Protein-coding gene annotation and filtering
We annotated protein-coding genes using ab initio , RNA-seq-based, and homolog-based methods in the MAKER v2.31.10 genome annotation pipeline (Cantarel et al., 2008). Augustus v3.2.3 (Stanke & Waack, 2003) and SNAP v2013-02-16 (Korf, 2004) were used for the ab initio gene prediction. For Augustus, we used the retrained parameters obtained in the above BUSCO analysis of genome assembly by invoking the Augustus retraining option. In the first round of annotation, we ran MAKER by providing transcriptome assemblies of PFM, protein sequences from eight lepidopteran species (Bombyx mori , Trichoplusia ni , Ostrinia furnacalis , Bombyx mandarina , Galleria mellonella , Spodoptera litura , Helicoverpa armigera ,Plutella xylostella ) and the Augustus model as evidence. The GFF3 file of first round annotation was used to train parameters of SNAP. In the next three rounds of annotation, GFF3 from the last round, Augustus and SNAP models were used as evidence.

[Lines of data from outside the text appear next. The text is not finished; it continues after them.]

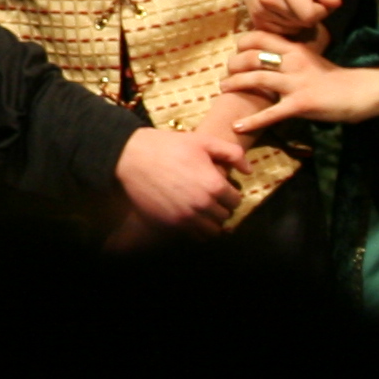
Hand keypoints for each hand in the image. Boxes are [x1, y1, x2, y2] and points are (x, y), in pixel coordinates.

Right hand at [111, 121, 243, 232]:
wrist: (130, 157)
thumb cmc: (168, 146)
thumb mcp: (203, 142)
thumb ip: (232, 154)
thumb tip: (249, 171)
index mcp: (215, 185)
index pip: (236, 200)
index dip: (230, 192)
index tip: (220, 187)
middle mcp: (203, 205)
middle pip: (225, 216)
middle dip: (221, 207)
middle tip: (210, 197)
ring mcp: (186, 217)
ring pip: (212, 231)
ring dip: (211, 222)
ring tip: (202, 210)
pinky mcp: (169, 224)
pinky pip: (193, 236)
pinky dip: (195, 230)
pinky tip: (189, 216)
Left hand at [218, 28, 378, 128]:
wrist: (363, 92)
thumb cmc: (336, 79)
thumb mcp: (312, 59)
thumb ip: (290, 57)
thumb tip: (268, 57)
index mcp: (295, 49)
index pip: (259, 37)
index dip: (242, 43)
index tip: (235, 53)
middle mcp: (293, 61)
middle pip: (252, 56)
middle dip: (233, 65)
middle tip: (226, 74)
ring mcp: (297, 82)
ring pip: (257, 79)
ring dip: (235, 84)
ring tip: (223, 90)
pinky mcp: (301, 103)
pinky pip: (272, 113)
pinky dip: (252, 120)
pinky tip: (237, 127)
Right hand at [242, 0, 340, 38]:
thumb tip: (336, 4)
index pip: (310, 14)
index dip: (321, 10)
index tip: (319, 1)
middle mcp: (269, 0)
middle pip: (303, 22)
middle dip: (311, 15)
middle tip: (306, 1)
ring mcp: (260, 12)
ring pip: (294, 29)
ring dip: (299, 20)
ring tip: (294, 5)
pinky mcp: (256, 21)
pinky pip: (282, 32)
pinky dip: (288, 25)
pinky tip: (284, 11)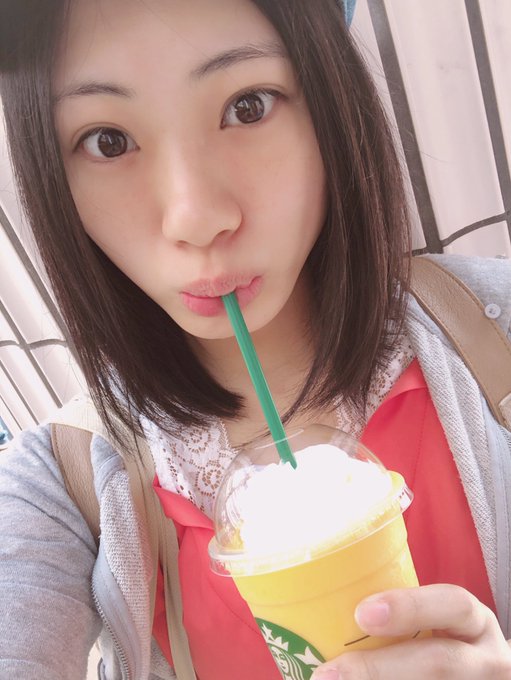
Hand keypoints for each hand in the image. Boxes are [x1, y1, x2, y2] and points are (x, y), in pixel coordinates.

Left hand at [311, 584, 510, 678]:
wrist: (478, 677)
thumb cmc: (442, 642)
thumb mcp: (438, 624)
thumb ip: (400, 618)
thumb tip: (318, 610)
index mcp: (474, 623)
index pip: (453, 604)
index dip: (410, 607)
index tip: (361, 613)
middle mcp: (486, 660)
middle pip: (441, 663)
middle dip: (380, 669)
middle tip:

The annotation results from the MAKER pipeline were filtered by using gene expression evidence, functional annotation results and Annotation Edit Distance (AED) value. Genes that had a FPKM value great than 0 in any RNA-seq were considered as real genes and retained in further analysis. Functional domains for proteins were identified using InterproScan 5.34-74.0 (Jones et al., 2014) against Pfam database v32.0 (S. El-Gebali et al., 2019). The gene models were filtered based on domain content and evidence support following Campbell, Holt, Moore, and Yandell (2014). Finally, the annotations with AED < 0.75 were removed (Campbell et al., 2014).
Functions of the protein-coding genes were annotated using the software eggNOG-Mapper v1.0.3 (Jaime Huerta-Cepas et al., 2017), a tool for fast functional annotation of novel sequences using precomputed eggNOG-based orthology assignments, against the database EggNOG v5.0 (J. Huerta-Cepas et al., 2019).